Plants & People

Machine learning can help clear herbarium backlogs & potentially discover new species

Computers can combat the slow pace and shortage of expertise that plagues specimen identification and species discovery.

Cataloguing plant diversity and describing new species is a critical and ongoing task that is hampered by a dearth of expertise and an inherently slow process. Even under ideal conditions, collecting a specimen in the wild, describing it as a new species, and publishing that description can take one to two years. More often, it can take decades. Herbaria worldwide are home to a backlog of as many as a million unidentified specimens, and are thought to already contain the majority of undescribed plant species. Computer algorithms taking advantage of machine learning, trained on high quality annotated datasets, could be a key part of the solution.

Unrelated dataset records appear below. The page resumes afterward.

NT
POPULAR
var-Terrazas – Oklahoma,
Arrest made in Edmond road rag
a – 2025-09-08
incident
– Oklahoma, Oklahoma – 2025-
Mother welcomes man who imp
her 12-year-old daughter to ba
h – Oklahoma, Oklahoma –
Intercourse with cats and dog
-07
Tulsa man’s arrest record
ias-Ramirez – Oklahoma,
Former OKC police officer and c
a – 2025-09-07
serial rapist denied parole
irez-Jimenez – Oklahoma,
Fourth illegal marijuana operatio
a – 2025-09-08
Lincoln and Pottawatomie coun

In a new article published in Applications in Plant Sciences’ Machine Learning in Plant Biology special issue, lead author Damon P. Little and colleagues sought ways to harness this potential. The authors hosted a competition on the Kaggle data science platform to develop an automatic species identification algorithm using machine learning. The group put forward a data set for training that included over 46,000 imaged herbarium specimens representing 683 species of the family Melastomataceae. As is typical for herbarium collections, some of these species were represented by many specimens, and others by relatively few.

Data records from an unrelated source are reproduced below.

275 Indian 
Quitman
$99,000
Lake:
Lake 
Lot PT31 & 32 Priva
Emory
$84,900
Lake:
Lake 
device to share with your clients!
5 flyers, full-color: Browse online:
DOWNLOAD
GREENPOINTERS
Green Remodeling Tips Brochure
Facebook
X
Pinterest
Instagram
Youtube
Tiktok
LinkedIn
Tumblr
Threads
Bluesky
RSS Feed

Workflow diagram of the Herbarium 2019 Challenge. Source: Little et al. 2020.

The competition ran for several months and produced 254 models created by 22 different teams. The four top entries were able to identify species with better than 88% accuracy. The winning teams were from a private company and a public university in China, a team from Facebook AI Research, and, amazingly, one individual, a veterinarian by training, who “joined the competition during his vacation and designed the models on his phone.”

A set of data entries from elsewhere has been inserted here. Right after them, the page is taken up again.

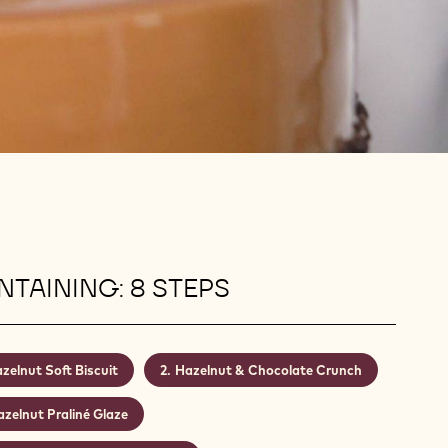
TAINING: 8 STEPS
zelnut Soft Biscuit
Hazelnut & Chocolate Crunch
zelnut Praliné Glaze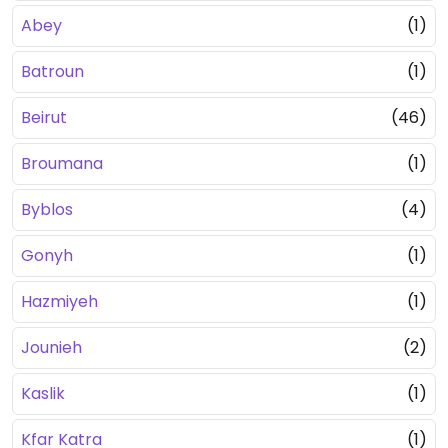
Abey
(1)
Batroun
(1)
Beirut
(46)
Broumana
(1)
Byblos
(4)
Gonyh
(1)
Hazmiyeh
(1)
Jounieh
(2)
Kaslik
(1)
Kfar Katra
(1)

Though the results of the competition were better than expected, only the first step of the problem has been addressed. At present, the algorithms can only assign specimens to the most likely taxon of those it has been trained on; they can’t designate specimens as unknown or new. “The algorithms are not trained ‘to know what they don’t know’, they are trained and constructed to give output based on the training data,” says Barbara Ambrose, a co-author and Associate Curator in Plant Genomics at the New York Botanical Garden. The next step is to formulate an algorithm that can designate a specimen as a probable new species. The authors are currently applying for funding to tackle this challenge.

Ambrose and Little are working to develop a tool that any herbarium can use to work through their unidentified specimens. “The idea is to submit a photo of your specimen and the algorithm will give its top five outputs. We think this will help to clear up backlogs of specimens and can reduce the bottleneck of getting a specimen to an expert in the group. There are many herbaria that are small and may lack taxonomic expertise so this would help them to curate their collections,” says Ambrose. “This is not far off, as Dr. Little has developed a prototype of this that we are calling iCurate. We will need more funding and time to make iCurate more robust in order to benefit herbaria world wide. But hopefully this is not too far off in the future.”

In this vein, Ambrose and Little have recently hosted a second Kaggle competition that vastly expands on the taxonomic scope of the first. “We had 153 teams competing in this competition with a dataset of over 1 million specimens representing more than 32,000 vascular plant species. With the algorithms developed during this competition we are ready to further develop iCurate and tackle the automation of new species recognition.”